Encourage your husband to take time for himself when he needs to and to find support where he can. Although very few pregnancy support groups exist for fathers, perhaps he can find some men in a similar position through social media or through a physician’s office. Allow your husband to take time for himself if he desires, such as taking a walk, going to the gym, or playing basketball with a friend.
It is important to give your husband the time and space that he needs to heal, as the loss is just as real for him. Depending on when the pregnancy loss occurred, your husband may have acquired some items in preparation for his child. Allow your husband to retain or discard these items whenever he feels comfortable to do so.

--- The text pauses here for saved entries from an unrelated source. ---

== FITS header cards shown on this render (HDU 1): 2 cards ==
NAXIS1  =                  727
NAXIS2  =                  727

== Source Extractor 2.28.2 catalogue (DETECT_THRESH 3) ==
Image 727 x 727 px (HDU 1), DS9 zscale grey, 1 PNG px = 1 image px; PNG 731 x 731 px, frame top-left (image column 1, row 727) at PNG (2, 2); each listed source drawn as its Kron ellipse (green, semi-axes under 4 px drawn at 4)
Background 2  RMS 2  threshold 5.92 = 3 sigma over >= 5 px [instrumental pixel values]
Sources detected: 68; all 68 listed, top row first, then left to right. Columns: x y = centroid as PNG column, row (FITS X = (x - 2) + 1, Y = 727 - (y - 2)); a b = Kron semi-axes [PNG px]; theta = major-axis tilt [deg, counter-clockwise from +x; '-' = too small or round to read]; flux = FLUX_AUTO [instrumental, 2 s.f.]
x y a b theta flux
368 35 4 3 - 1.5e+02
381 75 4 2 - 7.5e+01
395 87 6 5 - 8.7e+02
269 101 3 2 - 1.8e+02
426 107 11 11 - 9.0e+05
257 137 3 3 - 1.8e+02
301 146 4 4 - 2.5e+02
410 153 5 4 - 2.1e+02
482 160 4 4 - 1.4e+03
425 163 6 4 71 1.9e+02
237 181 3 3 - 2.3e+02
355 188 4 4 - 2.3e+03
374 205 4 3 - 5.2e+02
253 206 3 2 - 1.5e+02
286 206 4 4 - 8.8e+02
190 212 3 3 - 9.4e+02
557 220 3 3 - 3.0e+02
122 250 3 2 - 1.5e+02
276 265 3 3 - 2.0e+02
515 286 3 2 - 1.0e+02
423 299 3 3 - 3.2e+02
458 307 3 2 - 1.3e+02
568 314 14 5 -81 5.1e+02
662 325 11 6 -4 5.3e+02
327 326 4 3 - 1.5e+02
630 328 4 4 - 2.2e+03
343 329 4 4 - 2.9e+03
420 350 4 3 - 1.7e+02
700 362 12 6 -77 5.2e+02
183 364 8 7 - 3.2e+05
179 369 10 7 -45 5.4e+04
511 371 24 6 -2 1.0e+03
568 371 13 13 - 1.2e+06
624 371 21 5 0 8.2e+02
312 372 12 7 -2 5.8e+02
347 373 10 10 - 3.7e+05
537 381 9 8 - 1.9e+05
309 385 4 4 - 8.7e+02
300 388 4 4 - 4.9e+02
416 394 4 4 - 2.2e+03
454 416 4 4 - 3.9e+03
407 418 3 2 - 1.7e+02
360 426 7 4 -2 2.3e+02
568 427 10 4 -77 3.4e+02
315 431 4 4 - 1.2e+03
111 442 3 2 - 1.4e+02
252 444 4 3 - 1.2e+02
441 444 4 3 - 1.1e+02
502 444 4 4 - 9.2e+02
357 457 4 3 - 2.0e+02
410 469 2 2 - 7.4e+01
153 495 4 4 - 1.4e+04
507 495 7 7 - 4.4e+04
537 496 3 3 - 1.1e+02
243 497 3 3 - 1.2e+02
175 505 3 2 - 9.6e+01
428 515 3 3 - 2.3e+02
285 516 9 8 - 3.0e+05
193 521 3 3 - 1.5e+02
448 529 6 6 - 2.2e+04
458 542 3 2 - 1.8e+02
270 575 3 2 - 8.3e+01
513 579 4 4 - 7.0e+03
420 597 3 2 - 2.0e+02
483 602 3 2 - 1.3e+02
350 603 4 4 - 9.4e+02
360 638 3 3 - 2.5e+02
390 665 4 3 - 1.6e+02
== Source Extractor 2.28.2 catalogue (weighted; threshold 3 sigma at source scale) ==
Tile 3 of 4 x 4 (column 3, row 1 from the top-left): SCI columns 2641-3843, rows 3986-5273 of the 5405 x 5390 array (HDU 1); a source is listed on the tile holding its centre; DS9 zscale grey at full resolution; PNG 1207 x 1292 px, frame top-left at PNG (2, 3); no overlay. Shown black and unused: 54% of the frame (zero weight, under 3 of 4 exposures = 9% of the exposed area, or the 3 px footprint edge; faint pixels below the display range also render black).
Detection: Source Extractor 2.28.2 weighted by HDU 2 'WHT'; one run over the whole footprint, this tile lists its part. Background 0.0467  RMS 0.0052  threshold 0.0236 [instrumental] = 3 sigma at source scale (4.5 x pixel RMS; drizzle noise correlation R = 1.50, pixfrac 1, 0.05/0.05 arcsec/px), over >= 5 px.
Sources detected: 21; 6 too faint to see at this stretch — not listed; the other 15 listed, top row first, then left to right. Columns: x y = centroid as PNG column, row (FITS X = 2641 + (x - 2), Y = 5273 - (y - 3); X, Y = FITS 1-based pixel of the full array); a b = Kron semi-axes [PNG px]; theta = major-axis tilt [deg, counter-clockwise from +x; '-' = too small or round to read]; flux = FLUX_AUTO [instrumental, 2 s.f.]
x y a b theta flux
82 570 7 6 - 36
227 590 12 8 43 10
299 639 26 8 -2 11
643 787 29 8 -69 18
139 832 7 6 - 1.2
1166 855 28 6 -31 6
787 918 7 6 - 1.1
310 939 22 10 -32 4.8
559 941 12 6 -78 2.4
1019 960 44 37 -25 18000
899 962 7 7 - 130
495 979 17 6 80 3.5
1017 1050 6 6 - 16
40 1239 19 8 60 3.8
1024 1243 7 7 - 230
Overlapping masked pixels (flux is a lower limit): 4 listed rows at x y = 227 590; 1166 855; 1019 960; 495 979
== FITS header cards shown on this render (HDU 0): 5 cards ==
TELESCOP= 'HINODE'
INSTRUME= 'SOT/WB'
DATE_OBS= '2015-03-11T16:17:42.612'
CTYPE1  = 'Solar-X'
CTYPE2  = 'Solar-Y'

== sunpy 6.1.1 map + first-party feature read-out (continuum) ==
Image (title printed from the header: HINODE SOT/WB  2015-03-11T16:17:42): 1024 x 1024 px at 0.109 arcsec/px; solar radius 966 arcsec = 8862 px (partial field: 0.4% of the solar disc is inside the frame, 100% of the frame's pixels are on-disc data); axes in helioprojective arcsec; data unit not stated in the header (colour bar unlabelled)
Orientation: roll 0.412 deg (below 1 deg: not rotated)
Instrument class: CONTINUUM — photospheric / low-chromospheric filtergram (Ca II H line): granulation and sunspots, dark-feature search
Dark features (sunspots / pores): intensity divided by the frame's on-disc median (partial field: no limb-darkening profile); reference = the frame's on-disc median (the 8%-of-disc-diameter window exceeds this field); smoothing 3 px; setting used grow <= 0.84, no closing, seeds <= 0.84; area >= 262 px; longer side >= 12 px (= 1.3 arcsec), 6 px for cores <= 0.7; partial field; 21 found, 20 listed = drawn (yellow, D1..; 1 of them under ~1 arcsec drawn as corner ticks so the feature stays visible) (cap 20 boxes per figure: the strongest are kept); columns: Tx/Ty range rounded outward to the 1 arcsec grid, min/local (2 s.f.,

Pregnancy loss is extremely difficult whether you are a man or a woman. However, women are afforded many more opportunities for emotional support than men are. Being there for your husband and getting through the loss together is paramount. Pregnancy loss and infertility can be extremely stressful and puts considerable strain on relationships. Ensuring that you take care of yourself and making sure that your husband takes care of himself is crucial, in addition to taking care of yourselves as a couple.